Created on 10-12-2017 05:42 AM - edited 09-16-2022 05:23 AM
Referring to this article https://hortonworks.com/blog/apache-hive-druid-part-1-3/ by @Carter Shanklin
We have a 12TB+ (growing ~8GB per day) data set of click stream data(user events) in Hive.
The usecase is to run OLAP queries across the data set, for now mostly groupby.
How will this combination perform in context to the data set ?
Also how production ready is the combination.
Created 10-12-2017 05:47 PM
The integration is production ready, we are planning on GA version HDP 2.6.3 which going to be released soon.
To answer your question about performance, i don't think the data size is an issue since Druid/LLAP can scale horizontally. The real question is how much of your query can be pushed to the druid cluster. This might require rethinking the schema of the OLAP Cubes and maybe rewrite some of the queries.
I will be happy to help you with that if you can share the queries and schema.
Created 10-12-2017 05:47 PM
The integration is production ready, we are planning on GA version HDP 2.6.3 which going to be released soon.
To answer your question about performance, i don't think the data size is an issue since Druid/LLAP can scale horizontally. The real question is how much of your query can be pushed to the druid cluster.
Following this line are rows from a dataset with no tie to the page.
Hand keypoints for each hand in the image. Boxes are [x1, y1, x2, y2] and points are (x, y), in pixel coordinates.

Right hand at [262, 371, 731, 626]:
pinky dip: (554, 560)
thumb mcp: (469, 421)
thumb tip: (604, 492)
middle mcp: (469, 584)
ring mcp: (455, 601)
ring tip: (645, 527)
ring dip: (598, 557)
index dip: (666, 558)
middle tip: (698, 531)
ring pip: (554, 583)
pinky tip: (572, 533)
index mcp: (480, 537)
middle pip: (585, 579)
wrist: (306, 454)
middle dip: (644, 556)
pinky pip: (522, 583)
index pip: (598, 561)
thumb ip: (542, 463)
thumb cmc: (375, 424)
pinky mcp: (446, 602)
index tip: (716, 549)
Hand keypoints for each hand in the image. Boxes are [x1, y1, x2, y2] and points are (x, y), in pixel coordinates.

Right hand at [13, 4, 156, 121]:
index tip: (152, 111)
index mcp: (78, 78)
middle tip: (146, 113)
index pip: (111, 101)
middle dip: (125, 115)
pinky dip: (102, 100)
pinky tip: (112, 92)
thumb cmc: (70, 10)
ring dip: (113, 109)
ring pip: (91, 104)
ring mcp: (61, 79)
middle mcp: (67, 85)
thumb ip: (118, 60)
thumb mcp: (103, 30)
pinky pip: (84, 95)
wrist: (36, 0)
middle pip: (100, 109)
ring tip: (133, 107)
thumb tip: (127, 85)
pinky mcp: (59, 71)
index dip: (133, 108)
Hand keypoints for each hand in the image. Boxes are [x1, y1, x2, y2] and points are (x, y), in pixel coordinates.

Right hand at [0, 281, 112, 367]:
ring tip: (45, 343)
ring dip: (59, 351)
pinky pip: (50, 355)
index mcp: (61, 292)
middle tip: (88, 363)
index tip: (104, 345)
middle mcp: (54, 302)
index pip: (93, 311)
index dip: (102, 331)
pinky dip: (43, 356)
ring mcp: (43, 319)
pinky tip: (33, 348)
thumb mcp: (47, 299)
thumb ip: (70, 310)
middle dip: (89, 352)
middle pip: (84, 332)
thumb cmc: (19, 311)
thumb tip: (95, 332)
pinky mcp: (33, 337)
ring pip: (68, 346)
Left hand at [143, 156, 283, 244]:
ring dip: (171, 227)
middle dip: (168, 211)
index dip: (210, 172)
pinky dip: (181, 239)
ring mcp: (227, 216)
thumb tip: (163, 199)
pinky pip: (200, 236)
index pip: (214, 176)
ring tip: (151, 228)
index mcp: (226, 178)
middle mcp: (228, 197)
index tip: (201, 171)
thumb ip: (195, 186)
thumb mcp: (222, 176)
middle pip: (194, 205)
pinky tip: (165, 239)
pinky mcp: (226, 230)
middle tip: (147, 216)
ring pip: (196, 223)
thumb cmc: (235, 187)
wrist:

This might require rethinking the schema of the OLAP Cubes and maybe rewrite some of the queries.
I will be happy to help you with that if you can share the queries and schema.
Created 10-13-2017 06:42 AM
Thanks a lot for the quick reply.
Let me do a setup with a smaller data set and get back to you with some questions. 😄
Created 10-23-2017 05:10 AM
Hi @Slim
Given that this dataset already loaded into HIVE, and the Hive table will be updated occasionally*. What are my chances in using druid to index this data and use superset to visualise the data(Without replicating in druid) ? And how would you recommend this approach ?
*Will druid automatically update indexes when data is added to HIVE?
Created 10-23-2017 01:23 PM
1- keep in mind that the indexes have some extra overhead thus technically speaking some part of the data will be replicated but in a form of index thus compressed and more concise.
2- Hive will not manage the lifecycle of druid indexes you need to setup some Ozie (or any another workflow manager) to do the create table / insert into statements or drop table to keep the indexes up to date.
3- on a side not sure how the updates lands in your hive system, but if your pattern is mostly append/insert over a period of time then druid is designed for that usecase since data will be partition using time column.